■ Available records ■
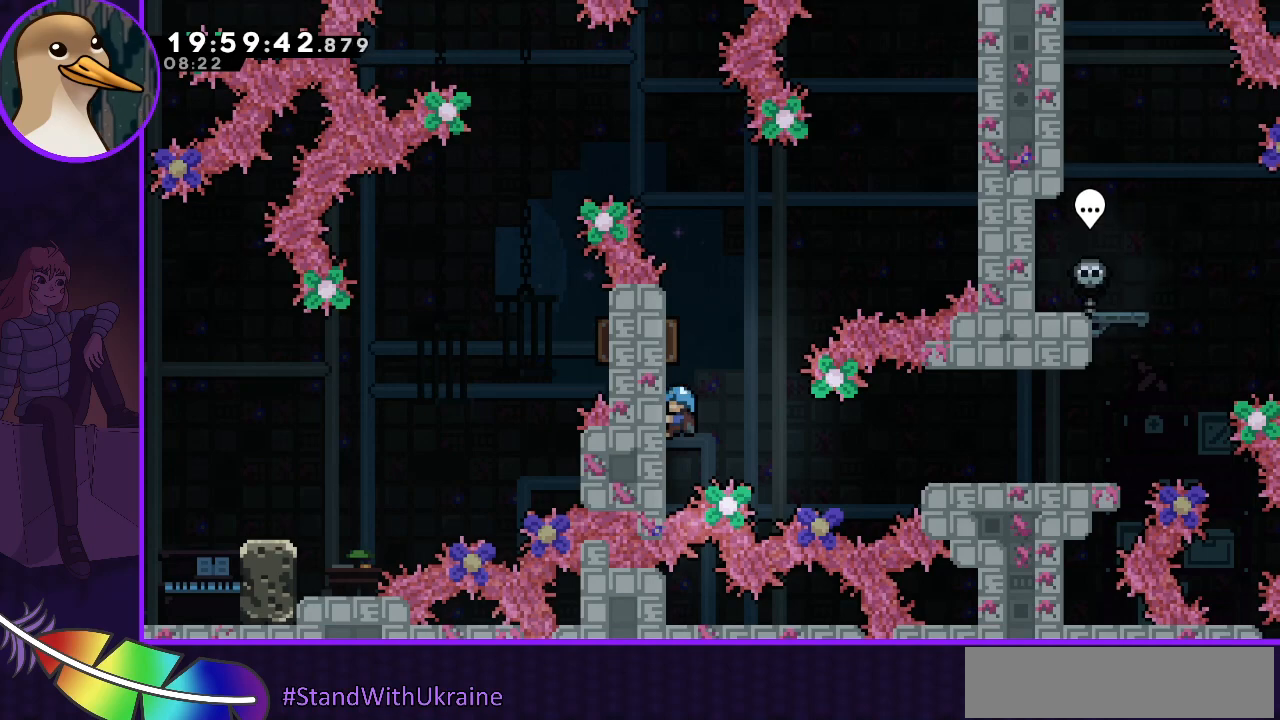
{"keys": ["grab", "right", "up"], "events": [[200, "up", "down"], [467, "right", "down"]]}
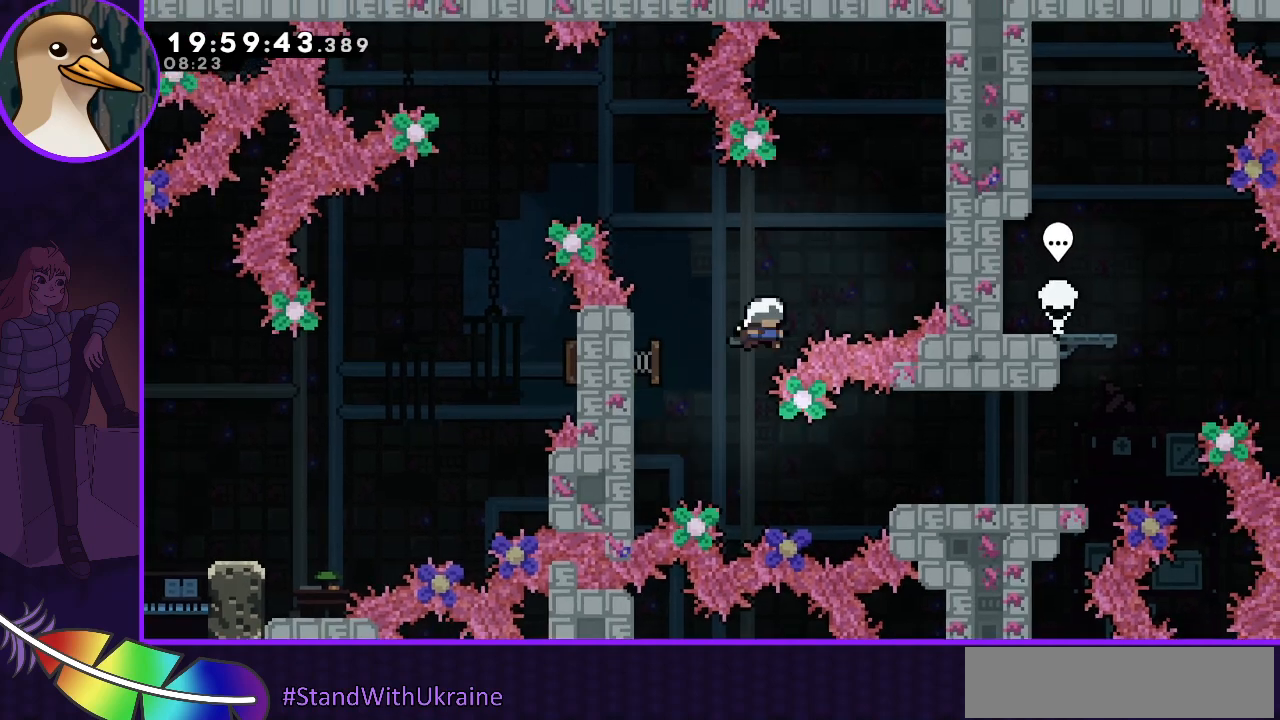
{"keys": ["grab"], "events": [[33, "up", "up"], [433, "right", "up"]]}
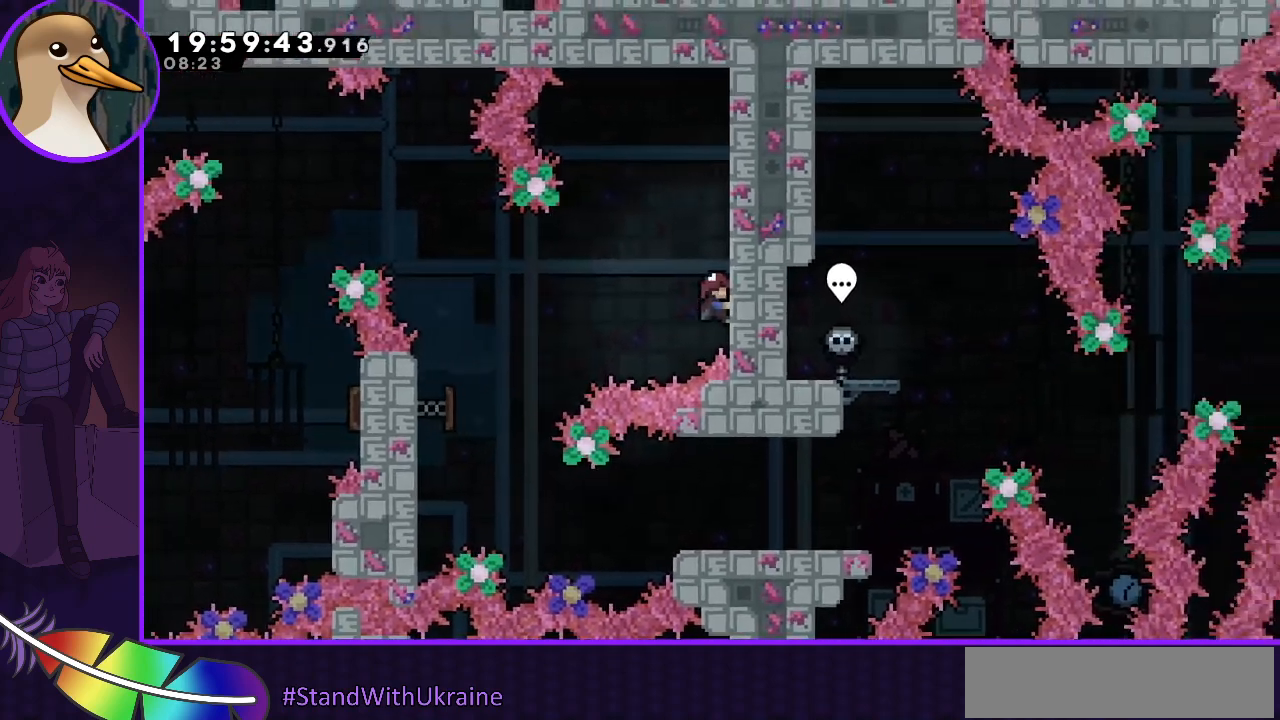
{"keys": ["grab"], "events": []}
---
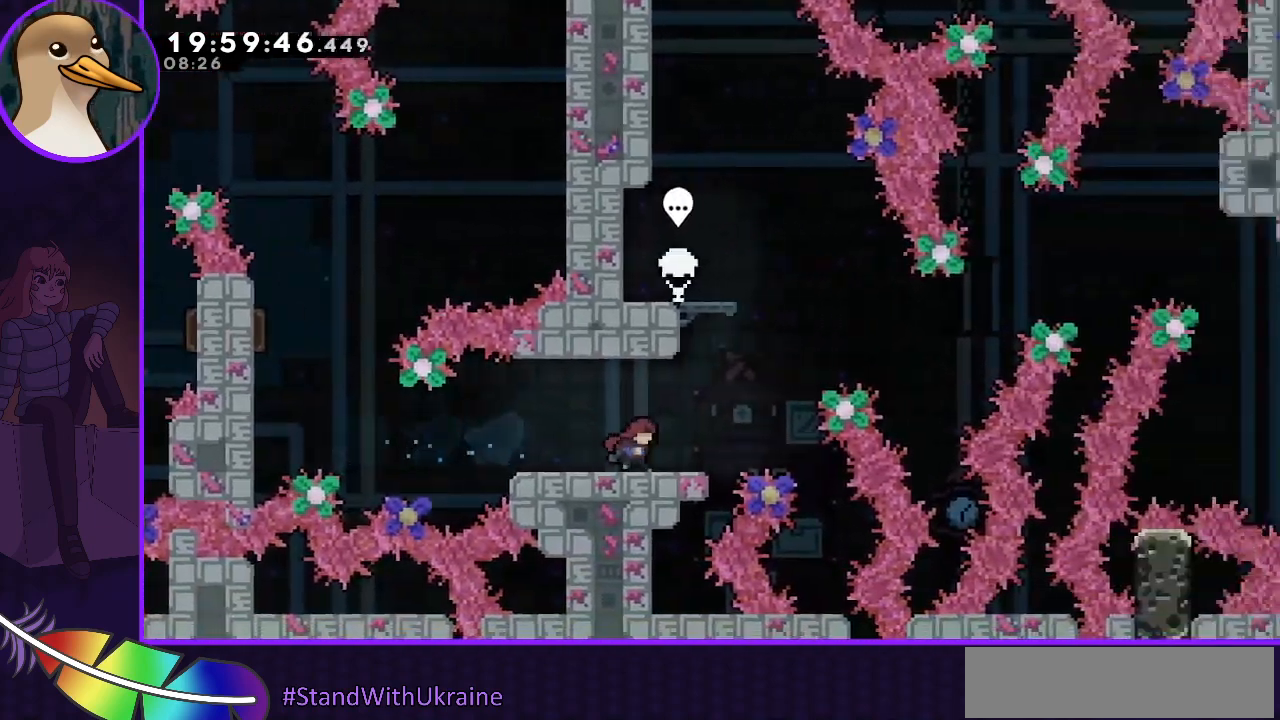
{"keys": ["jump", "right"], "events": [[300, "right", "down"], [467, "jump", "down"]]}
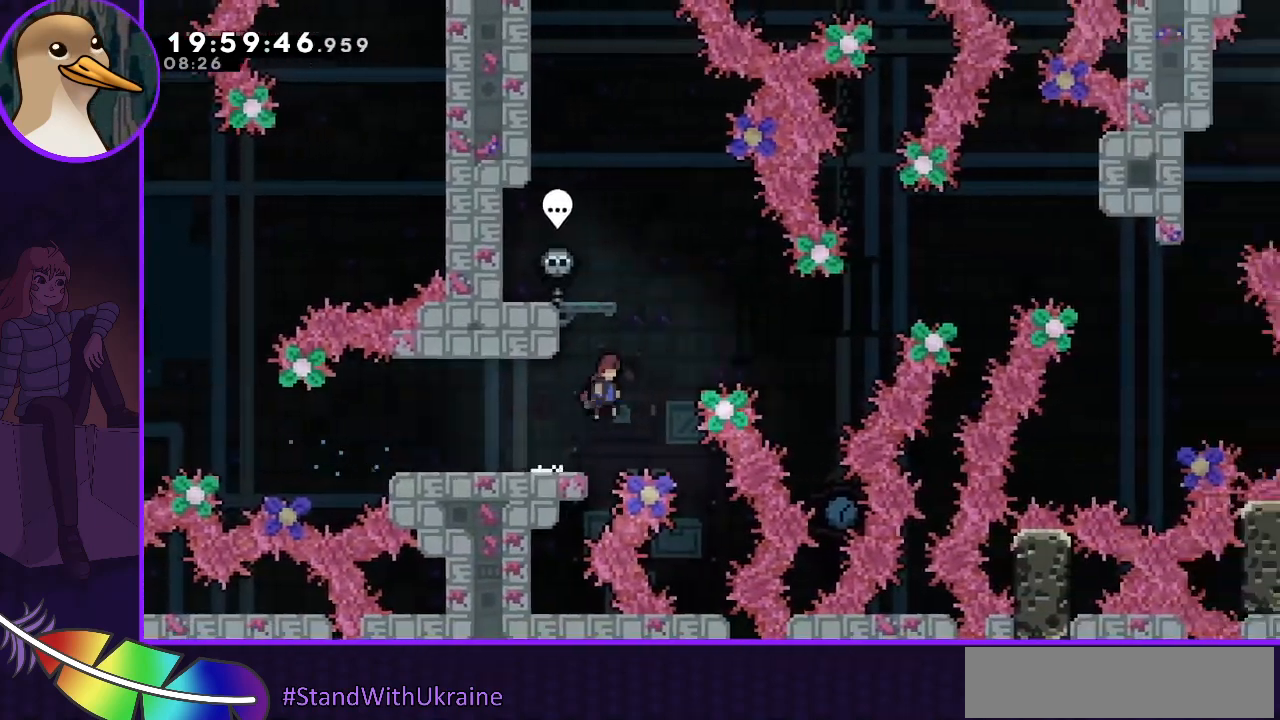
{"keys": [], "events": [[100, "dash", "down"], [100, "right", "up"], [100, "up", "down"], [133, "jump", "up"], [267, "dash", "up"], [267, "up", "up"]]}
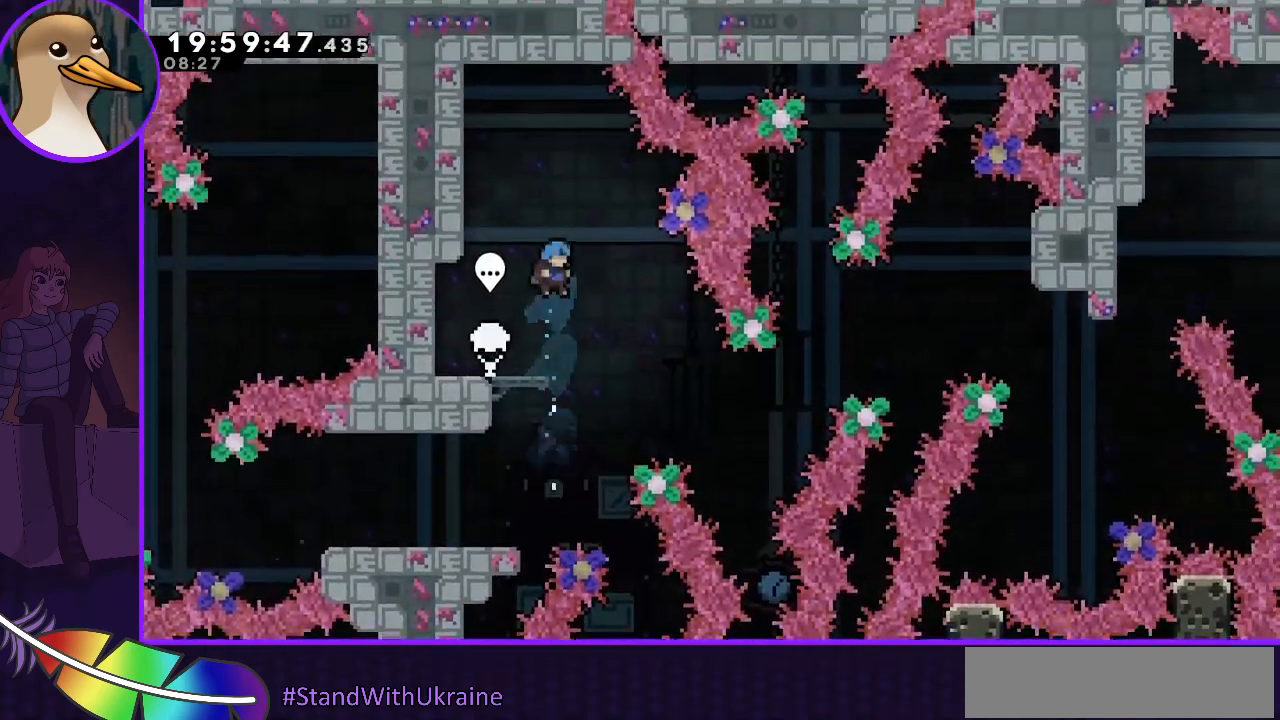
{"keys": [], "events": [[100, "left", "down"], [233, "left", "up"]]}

■ Task to complete ■
Copy out each line of the data that holds the string "down".

■ Expected output ■
{"keys": ["grab", "right", "up"], "events": [[200, "up", "down"], [467, "right", "down"]]}
{"keys": ["jump", "right"], "events": [[300, "right", "down"], [467, "jump", "down"]]}
{"keys": [], "events": [[100, "dash", "down"], [100, "right", "up"], [100, "up", "down"], [133, "jump", "up"], [267, "dash", "up"], [267, "up", "up"]]}
{"keys": [], "events": [[100, "left", "down"], [233, "left", "up"]]}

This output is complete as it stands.